>>

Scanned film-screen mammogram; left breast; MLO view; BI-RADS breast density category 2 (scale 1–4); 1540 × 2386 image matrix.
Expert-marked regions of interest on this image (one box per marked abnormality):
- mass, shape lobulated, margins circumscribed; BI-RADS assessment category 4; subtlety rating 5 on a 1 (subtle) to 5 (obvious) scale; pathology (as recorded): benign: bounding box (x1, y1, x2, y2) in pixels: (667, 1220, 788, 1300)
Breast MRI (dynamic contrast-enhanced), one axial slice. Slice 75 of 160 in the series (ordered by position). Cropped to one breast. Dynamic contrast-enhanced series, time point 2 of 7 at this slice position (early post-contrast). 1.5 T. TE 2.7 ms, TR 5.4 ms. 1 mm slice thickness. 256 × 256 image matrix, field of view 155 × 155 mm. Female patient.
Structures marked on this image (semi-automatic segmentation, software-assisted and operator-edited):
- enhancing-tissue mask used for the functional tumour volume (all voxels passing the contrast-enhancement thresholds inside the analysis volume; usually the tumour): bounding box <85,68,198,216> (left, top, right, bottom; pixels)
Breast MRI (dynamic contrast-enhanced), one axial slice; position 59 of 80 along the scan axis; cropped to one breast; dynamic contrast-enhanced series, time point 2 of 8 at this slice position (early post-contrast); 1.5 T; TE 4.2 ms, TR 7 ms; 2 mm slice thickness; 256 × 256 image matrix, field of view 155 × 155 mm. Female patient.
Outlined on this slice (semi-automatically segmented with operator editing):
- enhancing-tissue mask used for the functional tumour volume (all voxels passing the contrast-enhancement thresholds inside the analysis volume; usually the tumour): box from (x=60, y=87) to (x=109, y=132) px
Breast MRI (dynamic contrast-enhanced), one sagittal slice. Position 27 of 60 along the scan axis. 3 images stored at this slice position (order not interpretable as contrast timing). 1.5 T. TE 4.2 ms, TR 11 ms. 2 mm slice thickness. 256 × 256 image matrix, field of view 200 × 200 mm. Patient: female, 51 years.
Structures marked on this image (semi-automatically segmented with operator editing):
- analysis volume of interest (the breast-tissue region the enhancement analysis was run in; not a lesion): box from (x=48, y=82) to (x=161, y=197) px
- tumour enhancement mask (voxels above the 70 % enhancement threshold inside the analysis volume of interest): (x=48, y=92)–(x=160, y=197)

<<

- [WHAT THE EXERCISE ASKS]: Line count for the word "enhancing": tally the lines of the records above that hold it and give only that figure.

- [FINISHED EXERCISE]: 2